Renewable hydrogen can unlock green steel promise

Guest Author
Illustration of a person with a hydrogen molecule for a head holding up a giant key and holding it up to a key hole in a bar of steel.
Illustration by Nadya Nickels.

Steel mills have long been the backbone of economic power in America’s manufacturing heartland. They’ve forged the skyscrapers we admire, the cars we drive and the modern middle class. But there’s a dark side to this industrial might: climate and health-harming air pollution.

Amidst these challenges, clean hydrogen made with renewable energy is a potential game-changer for the steel industry. This colorless, odorless gas has the potential to slash toxic emissions while reducing greenhouse gases by over 90%.

Recent federal investments, including the United States Energy Department’s Hydrogen Hubs program and significant tax incentives from the 2022 Inflation Reduction Act, could position the U.S. globally to lead in clean hydrogen production. However, to realize the economic, health and climate benefits of sustainable steelmaking, the government must commit to investing in hydrogen produced from renewable energy.

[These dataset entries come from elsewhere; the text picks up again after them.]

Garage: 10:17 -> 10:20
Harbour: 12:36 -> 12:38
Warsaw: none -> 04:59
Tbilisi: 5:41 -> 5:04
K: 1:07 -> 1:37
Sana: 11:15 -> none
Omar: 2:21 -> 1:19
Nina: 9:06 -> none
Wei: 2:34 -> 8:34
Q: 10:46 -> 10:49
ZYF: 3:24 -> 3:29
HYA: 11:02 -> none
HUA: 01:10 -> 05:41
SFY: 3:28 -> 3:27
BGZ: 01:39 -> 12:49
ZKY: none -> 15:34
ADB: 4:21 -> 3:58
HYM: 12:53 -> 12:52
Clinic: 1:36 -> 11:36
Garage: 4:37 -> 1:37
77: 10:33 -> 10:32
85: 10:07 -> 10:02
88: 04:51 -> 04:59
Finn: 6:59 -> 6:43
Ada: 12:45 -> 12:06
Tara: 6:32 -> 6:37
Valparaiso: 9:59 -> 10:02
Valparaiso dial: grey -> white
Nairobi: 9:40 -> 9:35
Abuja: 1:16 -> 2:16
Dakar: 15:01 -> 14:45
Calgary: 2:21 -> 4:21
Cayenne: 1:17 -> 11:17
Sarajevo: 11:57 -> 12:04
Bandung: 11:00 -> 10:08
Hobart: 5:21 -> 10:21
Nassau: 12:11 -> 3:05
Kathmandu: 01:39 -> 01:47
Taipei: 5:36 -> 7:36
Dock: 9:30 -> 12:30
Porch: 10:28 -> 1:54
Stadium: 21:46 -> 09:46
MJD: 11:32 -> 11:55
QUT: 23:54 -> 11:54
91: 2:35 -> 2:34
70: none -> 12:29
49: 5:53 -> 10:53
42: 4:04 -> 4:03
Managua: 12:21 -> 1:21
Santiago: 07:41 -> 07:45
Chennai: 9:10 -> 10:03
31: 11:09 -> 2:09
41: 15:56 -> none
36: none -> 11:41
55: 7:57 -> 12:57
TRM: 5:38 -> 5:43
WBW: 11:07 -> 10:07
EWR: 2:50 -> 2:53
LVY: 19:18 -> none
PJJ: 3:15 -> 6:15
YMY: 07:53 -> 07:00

Today, most iron (the precursor to steel) is made in dirty, coal-burning blast furnaces. Fortunately, modern steelmaking technology can replace fossil fuels with hydrogen, dramatically reducing health and climate-harming pollution without compromising quality. The commercial technology direct reduced iron (DRI) can be built or modified to use hydrogen to make iron.

This transition is now underway. The U.S. already has three DRI plants, and more are being announced. The Energy Department is currently in award negotiations to support two new hydrogen-ready DRI plants. First, an application in Mississippi plans to use 100% renewable hydrogen, making it the first fossil-free steel plant proposed in the U.S. Second, the steel manufacturer Cleveland-Cliffs plans to replace its Middletown, Ohio blast furnace with a DRI. But it has not yet secured a hydrogen supply.

The potential for hydrogen use in DRI is significant, and there is room to grow, especially considering the 13 operating coal-burning blast furnaces in the U.S. that currently lack transition plans. That’s why federal action on clean hydrogen is essential. The government is currently finalizing rules to define tax credits for hydrogen based on emissions. At the same time, the Energy Department announced seven projects to receive $7 billion in funds to establish hydrogen production hubs nationwide.

However, the strength of the climate protections in the tax credits are at risk, and all the proposed hydrogen hubs in steelmaking regions propose to make hydrogen with natural gas and carbon capture technology.

The potential use of natural gas to make hydrogen and the lack of information about these multi-billion-dollar hubs have raised skepticism in communities already negatively impacted by steel industry pollution. Despite decades of investment, carbon capture technology has not proven it is economically viable in the real world. Ultimately, natural gas with carbon capture also doesn’t address the upstream health and climate-harming air pollution from fracking for natural gas to produce hydrogen and continues our reliance on fossil fuels.

In contrast, wind and solar energy installed to power hydrogen production via a process called electrolysis would have a fraction of natural gas’s climate, environmental and health impacts.

To be sure, converting all steelmaking operations to run on renewable hydrogen would require vast amounts of new renewable energy resources to come online to support the dozens of gigawatts of additional load needed to produce the hydrogen cleanly. Achieving that scale is a challenge and a boon for clean energy companies and electric utilities. Capital costs are also significant; the last DRI built in the U.S. cost $1 billion.

With renewable hydrogen, U.S. steelmakers can participate in the global green steel boom and earn a premium for their products. Steelmakers in Sweden have secured a 30% price bump due to the green accolades of their pre-production steel made with renewable hydrogen, indicating key corporate customers may be willing to pay more for sustainable steel.

The benefits of investing in green steel then have a cascading effect. The automotive industry, which needs the product to meet its climate commitments, can reduce embodied emissions by an estimated 27%. Regional analyses from Indiana and Pennsylvania underscore that investing in green steel also means investing in jobs and economic growth.

We are at a critical juncture for the future of steel and hydrogen. As the Energy Department finalizes the hydrogen tax credit and advances funding for the hubs, establishing a leading clean steel industry should be top of mind.